RUTH JOYCE KAGUTA: We inherited the same kind of police force with the same structures.
PERALTA: The same modus operandi. In fact, many of the white commanders remained because Kaguta says the aim of the new government was the same as that of the colonial rulers.
KAGUTA: The objective was very simple - that it was to protect the interests of the administration and not the people.
PERALTA: A new constitution in 2010 did lead to some checks on police power. But Ahmed Rashid, the cop who killed the 16-year-old boy, is still on the force.
NJERI MWANGI: He's always on the streets walking like a free man.
PERALTA: Njeri Mwangi is a human rights activist in one of the neighborhoods Rashid patrols. Her group, the Mathare Social Justice Centre, counted 60 young men killed by police last year just in her neighborhood.
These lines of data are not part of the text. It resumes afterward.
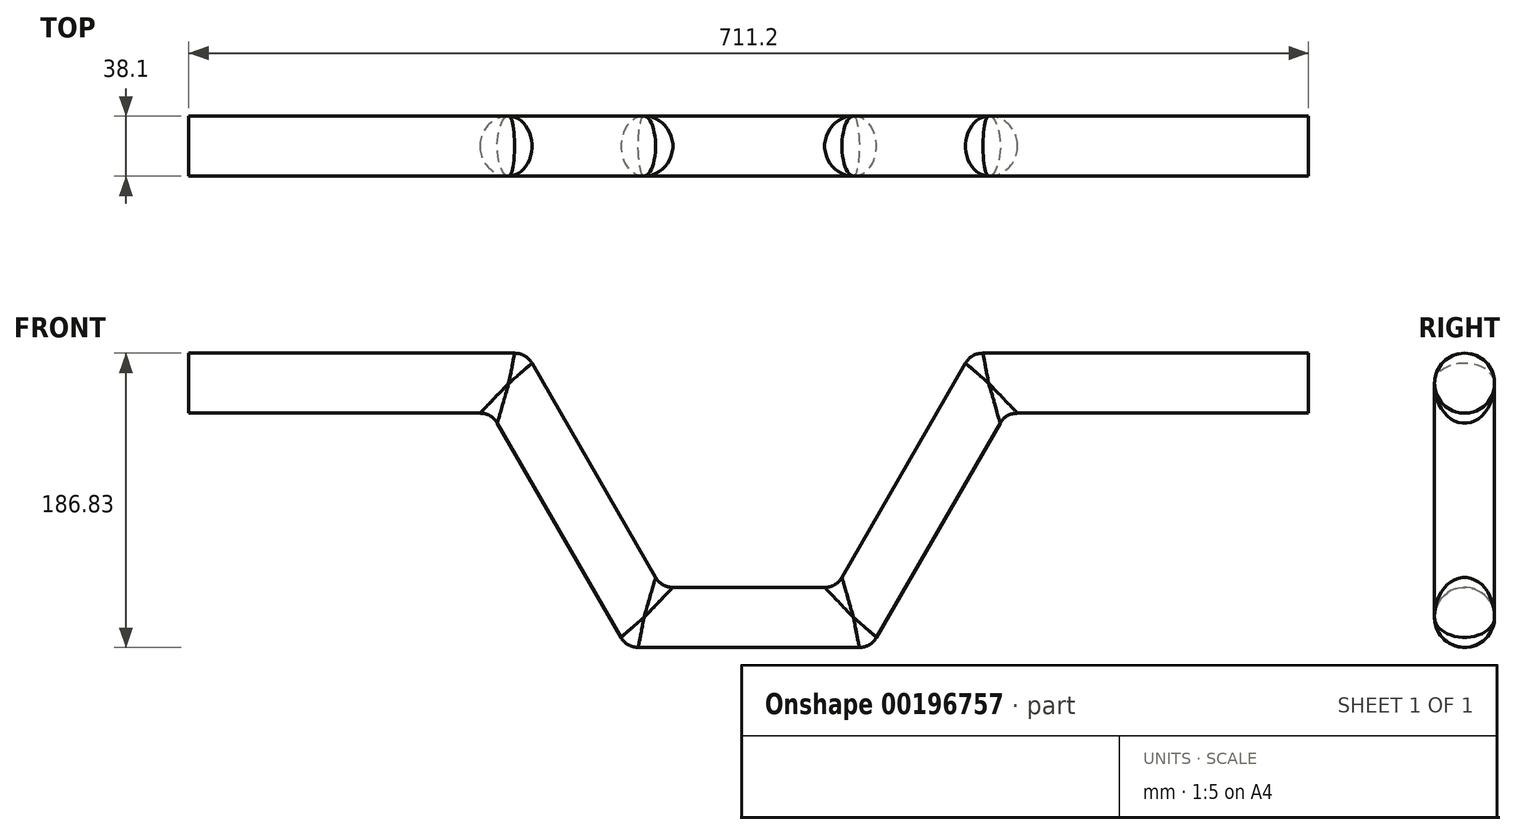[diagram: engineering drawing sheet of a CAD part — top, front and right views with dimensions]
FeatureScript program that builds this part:
annotation { "Feature Type Name" : "Feature", "Feature Type Description" : "" }
export const myFeature = defineFeature(function(context is Context, id is Id, definition is map)
    precondition{}
    {
        {
            var Q0;
            Q0=qCreatedBy(makeId("Right.planeOp"),FACE);
            var sketch = newSketch(context, id + "F0", { "sketchPlane" : qUnion([Q0])});
            skCircle(sketch, "E0", {"center": v(0, 0) * mm, "radius": 19.05 * mm});
            skSolve(sketch);
        }
        {
            var Q0;
            Q0=qCreatedBy(makeId("Front.planeOp"),FACE);
            var sketch = newSketch(context, id + "F1", { "sketchPlane" : qUnion([Q0])});
            skLineSegment(sketch, "E1", {"start": v(0, 0) * mm, "end": v(203.2, 0) * mm});
            skLineSegment(sketch, "E2", {"start": v(203.2, 0) * mm, "end": v(289.07, -148.73) * mm});
            skLineSegment(sketch, "E3", {"start": v(289.07, -148.73) * mm, "end": v(422.13, -148.73) * mm});
            skLineSegment(sketch, "E4", {"start": v(422.13, -148.73) * mm, "end": v(508, 0) * mm});
            skLineSegment(sketch, "E5", {"start": v(508, 0) * mm, "end": v(711.2, 0) * mm});
            skSolve(sketch);
        }
        {
            var Q0;
            Q0=makeQuery(id+"F0.imprint","IMPRINT",FACE,{"disambiguationData":[TD([[makeQuery(id+"F0.imprint","IMPRINT",EDGE,{"derivedFrom":sQuery(id+"F0.wireOp",EDGE,"E0")}),1.0]])]});
            var Q1;
            Q1=sQuery(id+"F1.wireOp",EDGE,"E1");
            var Q2;
            Q2=sQuery(id+"F1.wireOp",EDGE,"E2");
            var Q3;
            Q3=sQuery(id+"F1.wireOp",EDGE,"E3");
            var Q4;
            Q4=sQuery(id+"F1.wireOp",EDGE,"E4");
            var Q5;
            Q5=sQuery(id+"F1.wireOp",EDGE,"E5");
            sweep(context, id + "F2", {"profiles" : qUnion([Q0]), "path" : qUnion([Q1, Q2, Q3, Q4, Q5])});
        }
        {
            var Q0;
            Q0=makeQuery(id+"F2.opSweep","MID_CAP_EDGE",EDGE,{"disambiguationData":[OSD([sQuery(id+"F0.wireOp",EDGE,"E0"),sQuery(id+"F1.wireOp",VERTEX,"E2.start")])],"capPos":1.0});
            var Q1;
            Q1=makeQuery(id+"F2.opSweep","MID_CAP_EDGE",EDGE,{"disambiguationData":[OSD([sQuery(id+"F0.wireOp",EDGE,"E0"),sQuery(id+"F1.wireOp",VERTEX,"E3.start")])],"capPos":2.0});
            var Q2;
            Q2=makeQuery(id+"F2.opSweep","MID_CAP_EDGE",EDGE,{"disambiguationData":[OSD([sQuery(id+"F0.wireOp",EDGE,"E0"),sQuery(id+"F1.wireOp",VERTEX,"E4.start")])],"capPos":3.0});
            var Q3;
            Q3=makeQuery(id+"F2.opSweep","MID_CAP_EDGE",EDGE,{"disambiguationData":[OSD([sQuery(id+"F0.wireOp",EDGE,"E0"),sQuery(id+"F1.wireOp",VERTEX,"E5.start")])],"capPos":4.0});
            fillet(context, id + "F3", {"entities" : qUnion([Q0, Q1, Q2, Q3]), "radius" : 12.7 * mm, "rho" : 0.5, "crossSection" : FilletCrossSection.CONIC, "allowEdgeOverflow" : false});
        }
    });
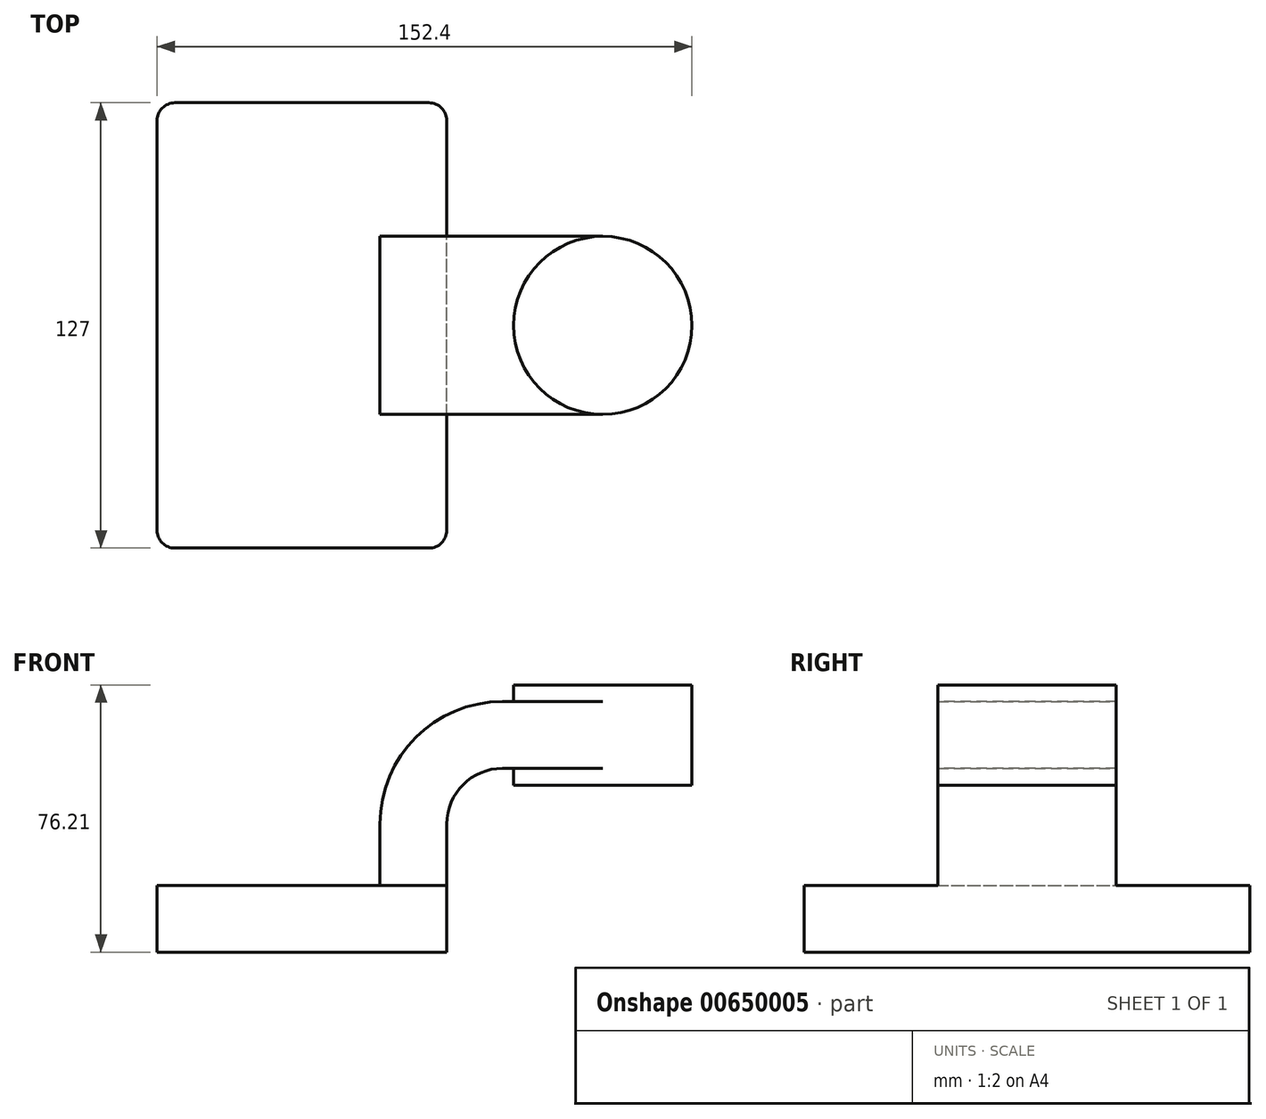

MWANGI: These people are protected by the government, their own state. And when people are trying to uprise (ph), they are always intimidation.
PERALTA: Intimidation, she says, is why Kenyans don't rise up. She gets text messages warning her to stop documenting cases. She says plainclothes officers hang out in front of her office. Police did not respond to our requests for comment. But earlier this month, interior minister Fred Matiang'i did address police brutality, admitting some officers do make mistakes. But, he said...
FRED MATIANG'I: They're human. Let's work with them. Let's not create a stigma.
PERALTA: This week, I went back to talk to Dahir Roble. Since his son's killing, he's developed high blood pressure and diabetes. He says the weeks since the killing of George Floyd have been hard. The Koran, he says, speaks of the life-giving jugular vein. So what sticks with him is the officer's knee on Floyd's neck.
ROBLE: (Through interpreter) Because I could remember the cop placed his foot on the dead body of my son.
PERALTA: Like his son, he says, Floyd begged for his life.
ROBLE: (Through interpreter) But the white cop did not respect the shout and cry of George Floyd, and he decided to kill intentionally
PERALTA: Roble says since his son died, he alone has spoken up. He says when he watches all those protests across the U.S., in Paris, in London, he thinks George Floyd is lucky because at least people cared about his death.